Di balik semua masalah yang ada di perbatasan, ternyata masih terdapat secercah harapan akan rasa memiliki untuk negeri sendiri. Pang Ukir, beliau adalah tokoh masyarakat yang dalam buku ini menjadi orang paling berpengaruh untuk keberadaan Jagoi Babang. Tradisi, seperti hari gawai yang dijadikan moment untuk berkumpul bersama para warga Jagoi Babang masih terus ada di bawah arahan Pang Ukir. Serta satu hal yang perlu kalian tahu, hari gawai diadakan setiap tahunnya pada tanggal 1 Juni. Bisa dibilang hari gawai sendiri selalu dirayakan secara istimewa dan meriah, bahkan melebihi perayaan 17 Agustus sebagaimana dilakukan di daerah lain.
Di sela-sela perayaan hari gawai yang berlangsung, ada beberapa pemuda yang sangat berpengaruh pula untuk kalangannya, yaitu Nanjan dan teman-temannya, Mamut, Hamdan, Parno dan Sukimin. Pemuda yang tahu betul apa makna Pancasila, hapal butir pembukaan UUD 1945, serta sangat mencintai sang garuda di dada. Sampai akhirnya kondisi yang membuat mereka harus berjibaku dengan pilihan sulit. Antara harus mempertaruhkan kesejahteraan hidup demi nasionalisme yang mereka pegang selama dalam asuhan Iskandar dan kawan-kawannya, atau harus rela melepaskan garuda di dada mereka demi keindahan sinar harimau di negeri seberang. Iskandar sendiri merupakan tentara yang ditugaskan di perbatasan dan tentunya juga mendidik para anak Jagoi Babang agar tetap tahu kalau mereka adalah Indonesia.

## Permintaan:
1: Dalam satu sampai tiga kalimat, jelaskan tujuan Iskandar mendidik anak-anak Jagoi Babang menurut kutipan tentang Jagoi Babang.
2: Teruskan kutipan tentang Jagoi Babang mulai setelah kalimat terakhirnya.

## Data yang Diberikan:
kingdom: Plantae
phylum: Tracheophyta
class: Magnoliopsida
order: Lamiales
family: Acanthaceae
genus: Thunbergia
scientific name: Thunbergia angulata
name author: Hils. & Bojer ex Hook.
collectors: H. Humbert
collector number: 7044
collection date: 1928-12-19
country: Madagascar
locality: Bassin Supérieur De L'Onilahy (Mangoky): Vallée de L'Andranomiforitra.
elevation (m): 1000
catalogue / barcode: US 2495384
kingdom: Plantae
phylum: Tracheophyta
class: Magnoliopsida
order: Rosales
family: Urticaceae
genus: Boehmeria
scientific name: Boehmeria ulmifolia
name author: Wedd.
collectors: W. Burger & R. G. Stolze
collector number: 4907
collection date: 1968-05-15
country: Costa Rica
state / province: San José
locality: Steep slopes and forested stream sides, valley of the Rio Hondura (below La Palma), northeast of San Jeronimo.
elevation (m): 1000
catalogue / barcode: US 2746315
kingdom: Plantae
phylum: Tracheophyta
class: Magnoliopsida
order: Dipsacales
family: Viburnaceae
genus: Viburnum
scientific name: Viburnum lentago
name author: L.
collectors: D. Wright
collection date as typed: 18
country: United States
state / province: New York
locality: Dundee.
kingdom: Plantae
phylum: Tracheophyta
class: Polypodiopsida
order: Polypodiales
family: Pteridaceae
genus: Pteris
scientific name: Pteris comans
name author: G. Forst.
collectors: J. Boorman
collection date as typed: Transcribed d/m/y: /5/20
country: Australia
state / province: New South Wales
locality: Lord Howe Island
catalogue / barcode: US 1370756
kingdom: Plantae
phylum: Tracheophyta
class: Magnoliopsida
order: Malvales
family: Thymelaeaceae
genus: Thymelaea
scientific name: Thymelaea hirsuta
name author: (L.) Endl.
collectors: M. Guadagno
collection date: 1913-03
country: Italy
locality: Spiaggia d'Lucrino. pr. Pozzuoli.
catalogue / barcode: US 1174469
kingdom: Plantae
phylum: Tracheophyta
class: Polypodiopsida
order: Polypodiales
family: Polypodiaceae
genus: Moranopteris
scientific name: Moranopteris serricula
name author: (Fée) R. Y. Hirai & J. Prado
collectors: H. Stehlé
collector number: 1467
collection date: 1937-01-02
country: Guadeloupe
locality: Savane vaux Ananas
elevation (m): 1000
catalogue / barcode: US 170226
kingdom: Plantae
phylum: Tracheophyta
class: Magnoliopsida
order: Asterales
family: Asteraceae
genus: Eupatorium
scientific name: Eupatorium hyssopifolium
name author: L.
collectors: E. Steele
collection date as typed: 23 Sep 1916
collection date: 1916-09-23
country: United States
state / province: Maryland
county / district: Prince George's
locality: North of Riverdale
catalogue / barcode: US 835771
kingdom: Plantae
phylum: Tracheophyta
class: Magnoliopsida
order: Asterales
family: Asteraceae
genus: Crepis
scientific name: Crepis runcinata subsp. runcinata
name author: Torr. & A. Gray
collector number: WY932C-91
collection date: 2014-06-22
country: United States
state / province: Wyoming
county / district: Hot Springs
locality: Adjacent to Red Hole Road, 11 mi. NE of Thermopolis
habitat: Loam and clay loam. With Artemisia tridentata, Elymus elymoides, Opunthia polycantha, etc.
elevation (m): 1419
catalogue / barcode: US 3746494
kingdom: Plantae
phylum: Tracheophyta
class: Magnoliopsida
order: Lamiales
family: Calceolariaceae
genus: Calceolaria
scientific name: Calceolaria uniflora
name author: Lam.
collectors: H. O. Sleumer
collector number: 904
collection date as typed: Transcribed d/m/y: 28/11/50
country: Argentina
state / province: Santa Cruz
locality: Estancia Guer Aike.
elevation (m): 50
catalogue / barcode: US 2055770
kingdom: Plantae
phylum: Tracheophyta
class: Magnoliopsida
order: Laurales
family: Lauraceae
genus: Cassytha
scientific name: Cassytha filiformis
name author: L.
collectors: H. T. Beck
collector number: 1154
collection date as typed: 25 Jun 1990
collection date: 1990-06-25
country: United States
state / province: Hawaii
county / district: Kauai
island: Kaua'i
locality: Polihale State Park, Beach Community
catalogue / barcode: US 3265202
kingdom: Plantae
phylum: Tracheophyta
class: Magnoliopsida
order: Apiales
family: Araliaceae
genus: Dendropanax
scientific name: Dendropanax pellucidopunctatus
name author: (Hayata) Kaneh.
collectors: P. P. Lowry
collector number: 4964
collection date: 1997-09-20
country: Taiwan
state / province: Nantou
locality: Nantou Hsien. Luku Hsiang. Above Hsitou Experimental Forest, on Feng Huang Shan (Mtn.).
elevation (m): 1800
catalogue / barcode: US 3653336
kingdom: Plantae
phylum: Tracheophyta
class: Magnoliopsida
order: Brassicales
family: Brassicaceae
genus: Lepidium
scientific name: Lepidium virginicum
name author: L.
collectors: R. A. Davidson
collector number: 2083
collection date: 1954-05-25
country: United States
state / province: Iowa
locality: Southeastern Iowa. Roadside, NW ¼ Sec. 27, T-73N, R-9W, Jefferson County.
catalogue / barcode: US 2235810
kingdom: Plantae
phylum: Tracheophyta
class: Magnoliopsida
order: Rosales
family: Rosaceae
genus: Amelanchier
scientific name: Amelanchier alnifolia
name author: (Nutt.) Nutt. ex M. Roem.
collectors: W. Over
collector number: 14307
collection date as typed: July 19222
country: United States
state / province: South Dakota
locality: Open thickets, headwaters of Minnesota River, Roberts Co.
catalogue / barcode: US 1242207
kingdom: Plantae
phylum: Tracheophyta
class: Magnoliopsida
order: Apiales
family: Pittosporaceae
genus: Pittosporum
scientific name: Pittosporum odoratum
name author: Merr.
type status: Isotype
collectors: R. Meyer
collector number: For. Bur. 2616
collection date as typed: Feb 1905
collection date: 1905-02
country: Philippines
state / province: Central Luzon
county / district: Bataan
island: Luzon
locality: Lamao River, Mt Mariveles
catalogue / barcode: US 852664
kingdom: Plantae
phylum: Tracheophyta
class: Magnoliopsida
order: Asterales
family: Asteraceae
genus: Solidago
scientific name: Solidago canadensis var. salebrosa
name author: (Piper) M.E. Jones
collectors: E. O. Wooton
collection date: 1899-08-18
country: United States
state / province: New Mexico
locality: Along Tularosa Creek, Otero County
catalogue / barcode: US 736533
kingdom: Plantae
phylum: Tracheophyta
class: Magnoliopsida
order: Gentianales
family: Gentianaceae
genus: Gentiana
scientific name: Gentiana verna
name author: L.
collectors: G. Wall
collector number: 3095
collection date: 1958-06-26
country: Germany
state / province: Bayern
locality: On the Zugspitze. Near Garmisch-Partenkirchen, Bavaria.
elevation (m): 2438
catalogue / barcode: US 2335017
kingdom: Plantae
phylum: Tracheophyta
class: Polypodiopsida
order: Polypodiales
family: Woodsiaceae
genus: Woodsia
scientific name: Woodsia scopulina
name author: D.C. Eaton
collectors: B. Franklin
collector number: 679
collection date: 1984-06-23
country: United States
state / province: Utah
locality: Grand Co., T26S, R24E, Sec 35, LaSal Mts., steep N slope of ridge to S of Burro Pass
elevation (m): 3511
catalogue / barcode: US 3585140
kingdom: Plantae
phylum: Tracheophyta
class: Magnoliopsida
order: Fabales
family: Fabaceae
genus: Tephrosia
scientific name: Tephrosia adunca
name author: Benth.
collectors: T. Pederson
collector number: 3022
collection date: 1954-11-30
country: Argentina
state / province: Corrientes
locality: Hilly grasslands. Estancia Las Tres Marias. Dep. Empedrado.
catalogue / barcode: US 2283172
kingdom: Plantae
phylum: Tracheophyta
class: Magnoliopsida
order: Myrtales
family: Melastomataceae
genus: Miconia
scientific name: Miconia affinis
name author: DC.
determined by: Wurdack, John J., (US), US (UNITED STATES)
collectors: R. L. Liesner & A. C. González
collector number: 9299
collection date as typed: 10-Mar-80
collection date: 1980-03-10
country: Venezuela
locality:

## Jawaban:
1: Iskandar adalah tentara yang ditugaskan di perbatasan. Ia mendidik anak-anak Jagoi Babang agar mereka tetap tahu bahwa mereka adalah Indonesia.

2:
Kini Nanjan dan kawan-kawannya sudah bukan lagi anak kecil yang dapat terus dibohongi dengan iming-iming cinta negeri adalah harga diri yang tak dapat di ganggu gugat. Nanjan bekerja setiap harinya di kebun sawit Malaysia dengan upah yang terbilang besar dalam satuan mata uang Ringgit. Sampai pada akhirnya Nanjan mulai merencanakan kepindahan penduduk Indonesia ke Malaysia untuk kesejahteraan yang lebih baik bersama teman-teman lainnya. Contoh halnya Ibu Nanjan, Nei yang sakit-sakitan sepeninggal almarhum ayah Nanjan. Di Jagoi Babang, Nanjan tak bisa mengobati ibunya karena untuk pergi ke puskesmas terdekat saja butuh waktu berhari-hari untuk sampai ke sana dan harus menggunakan kapal motor dan itupun membutuhkan biaya yang besar. Sebaliknya untuk berobat ke Serawak hanya perlu dengan menggunakan sepeda motor dan menunjukkan id card sebagai buruh sawit illegal Malaysia, Nanjan bisa mengobati ibunya dengan cepat.
Bukan hanya itu, diam-diam Hamdan yang keturunan Melayu tulen suka dengan dara nan cantik di negeri seberang. Taruhan restu orang tua dara tersebut adalah Hamdan harus pindah warga negara dan tinggal di Malaysia. Tekad para pemuda Jagoi Babang makin berapi-api dengan memulai untuk menemui dan menghasut para warga dengan iming-iming kemudahan pengurusan dokumen kependudukan, kesejahteraan hidup, akses kesehatan dan lain sebagainya. Tentulah bukan hal mudah ketika awalnya para warga sepakat untuk mengikuti ingin Nanjan dan kawan-kawannya, tapi tiba-tiba berubah haluan untuk menolak ingin mereka. Ternyata mereka merubah pemikirannya karena Pang Ukir juga mengadakan pertemuan diam-diam dan menceritakan segala sejarah bertahannya Jagoi Babang sampai saat ini.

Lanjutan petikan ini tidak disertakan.